Saved entries
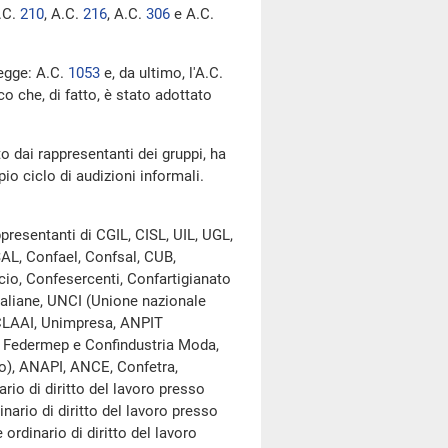
A.C.
210
​, A.C.
216
​, A.C.
306
​ e A.C.
legge: A.C.
1053
​ e, da ultimo, l'A.C.
co che, di fatto, è stato adottato
to dai rappresentanti dei gruppi, ha
io ciclo di audizioni informali.
ppresentanti di CGIL, CISL, UIL, UGL,
SAL, Confael, Confsal, CUB,
io, Confesercenti, Confartigianato
taliane, UNCI (Unione nazionale
, CLAAI, Unimpresa, ANPIT
lf, Federmep e Confindustria Moda,
), ANAPI, ANCE, Confetra,
io di diritto del lavoro presso
nario di diritto del lavoro presso
ordinario di diritto del lavoro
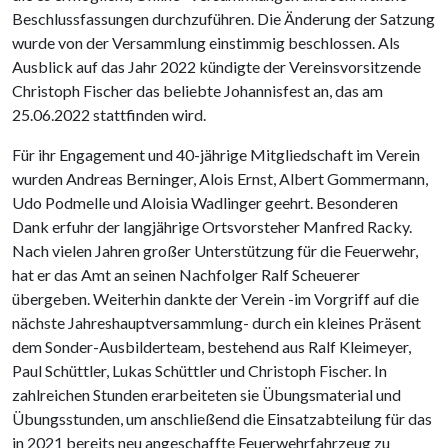
Beschlussfassungen durchzuführen. Die Änderung der Satzung
wurde von der Versammlung einstimmig beschlossen. Als
Ausblick auf das Jahr 2022 kündigte der Vereinsvorsitzende
Christoph Fischer das beliebte Johannisfest an, das am
25.06.2022 stattfinden wird.
Für ihr Engagement und 40-jährige Mitgliedschaft im Verein
wurden Andreas Berninger, Alois Ernst, Albert Gommermann,
Udo Podmelle und Aloisia Wadlinger geehrt. Besonderen
Dank erfuhr der langjährige Ortsvorsteher Manfred Racky.
Nach vielen Jahren großer Unterstützung für die Feuerwehr,
hat er das Amt an seinen Nachfolger Ralf Scheuerer
übergeben. Weiterhin dankte der Verein -im Vorgriff auf die
nächste Jahreshauptversammlung- durch ein kleines Präsent
dem Sonder-Ausbilderteam, bestehend aus Ralf Kleimeyer,
Paul Schüttler, Lukas Schüttler und Christoph Fischer. In
zahlreichen Stunden erarbeiteten sie Übungsmaterial und
Übungsstunden, um anschließend die Einsatzabteilung für das
in 2021 bereits neu angeschaffte Feuerwehrfahrzeug zu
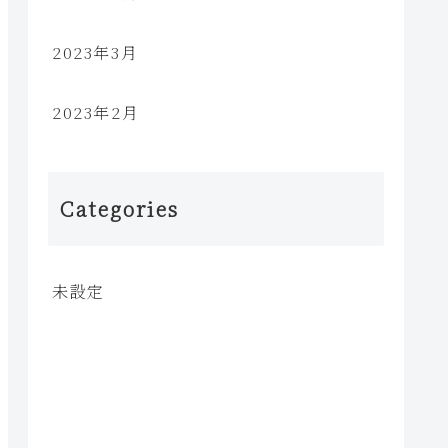
2023年3月
2023年2月
Categories
未設定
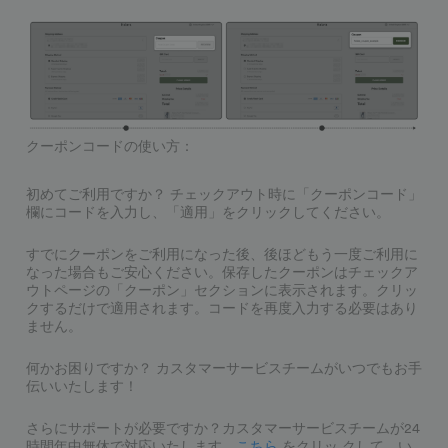
クーポンコードの使い方：
初めてご利用ですか？ チェックアウト時に「クーポンコード」
欄にコードを入力し、「適用」をクリックしてください。
すでにクーポンをご利用になった後、後ほどもう一度ご利用に
なった場合もご安心ください。保存したクーポンはチェックア
ウトページの「クーポン」セクションに表示されます。クリッ
クするだけで適用されます。コードを再度入力する必要はあり
ません。
何かお困りですか？ カスタマーサービスチームがいつでもお手
伝いいたします！
さらにサポートが必要ですか？カスタマーサービスチームが24
時間年中無休で対応いたします。
こちら
をクリッ クして、い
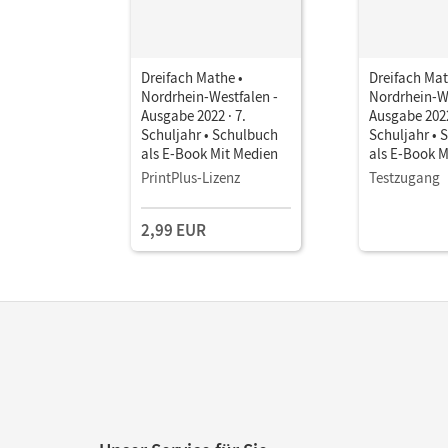
Dreifach Mathe •
Dreifach Mat
Nordrhein-Westfalen -
Nordrhein-We
Ausgabe 2022 · 7.
Ausgabe 2022
Schuljahr • Schulbuch
Schuljahr • 
als E-Book Mit Medien
als E-Book M
PrintPlus-Lizenz
Testzugang
2,99 EUR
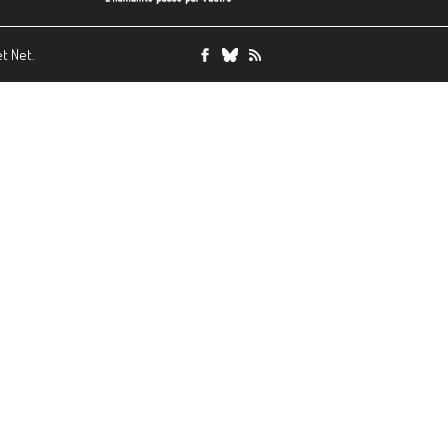
et Net.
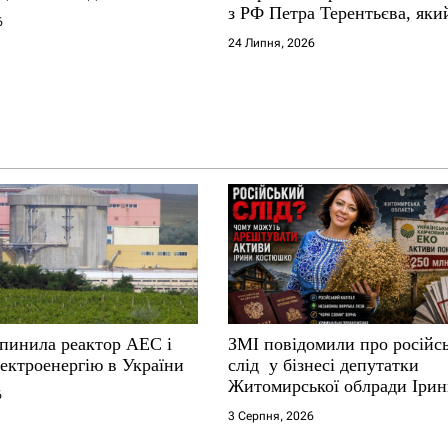
з РФ Петра Терентьєва, який
6
«Миротворець»
24 Липня, 2026
упинила реактор АЕС і
ЗМІ повідомили про російс
ектроенергію в України
слід у бізнесі депутатки
Житомирської облради Іри
6
Костюшко та чому можуть
3 Серпня, 2026
арештувати її активи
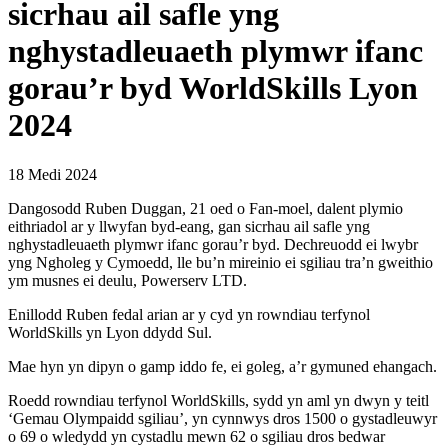
sicrhau ail safle yng
nghystadleuaeth plymwr ifanc
gorau’r byd WorldSkills Lyon
2024
18 Medi 2024
Dangosodd Ruben Duggan, 21 oed o Fan-moel, dalent plymio
eithriadol ar y llwyfan byd-eang, gan sicrhau ail safle yng
nghystadleuaeth plymwr ifanc gorau’r byd. Dechreuodd ei lwybr
yng Ngholeg y Cymoedd, lle bu’n mireinio ei sgiliau tra’n gweithio
ym musnes ei deulu, Powerserv LTD.
Enillodd Ruben fedal arian ar y cyd yn rowndiau terfynol
WorldSkills yn Lyon ddydd Sul.
Mae hyn yn dipyn o gamp iddo fe, ei goleg, a’r gymuned ehangach.
Roedd rowndiau terfynol WorldSkills, sydd yn aml yn dwyn y teitl
‘Gemau Olympaidd sgiliau’, yn cynnwys dros 1500 o gystadleuwyr
o 69 o wledydd yn cystadlu mewn 62 o sgiliau dros bedwar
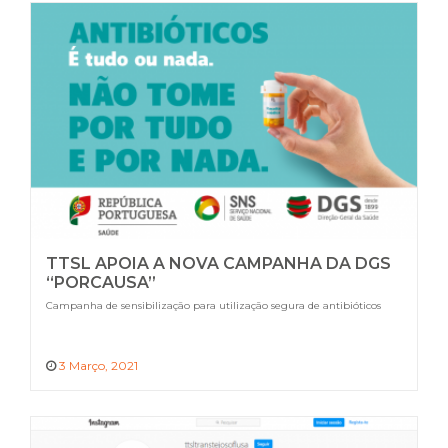
TTSL APOIA A NOVA CAMPANHA DA DGS
“PORCAUSA”
Campanha de sensibilização para utilização segura de antibióticos
3 Março, 2021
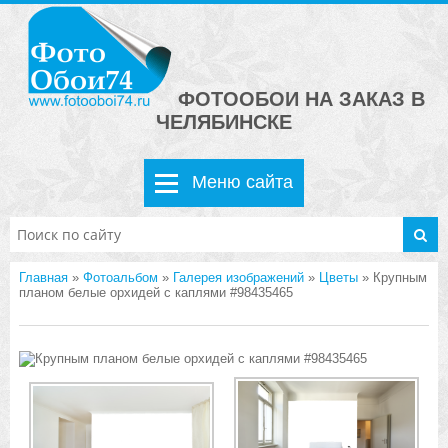
ФОТООБОИ НА ЗАКАЗ В
ЧЕЛЯБИНСКЕ
Меню сайта
Главная
»
Фотоальбом
»
Галерея изображений
»
Цветы
» Крупным
планом белые орхидей с каплями #98435465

Required work:
Put the lines of the material into a numbered list, beginning at the line that has "ФОТООБОИ НА ЗАКАЗ В" and continuing through the end of the material. Leave out any blank lines.

Your response:
1. ФОТООБОИ НА ЗАКАЗ В
2. ЧЕЛЯБИНСКЕ
3. Меню сайта
4. Главная
5. »
6. Фотоальбом
7. »
8. Галерея изображений
9. »
10. Цветы
11. » Крупным
12. планом белые орхидей с каплями #98435465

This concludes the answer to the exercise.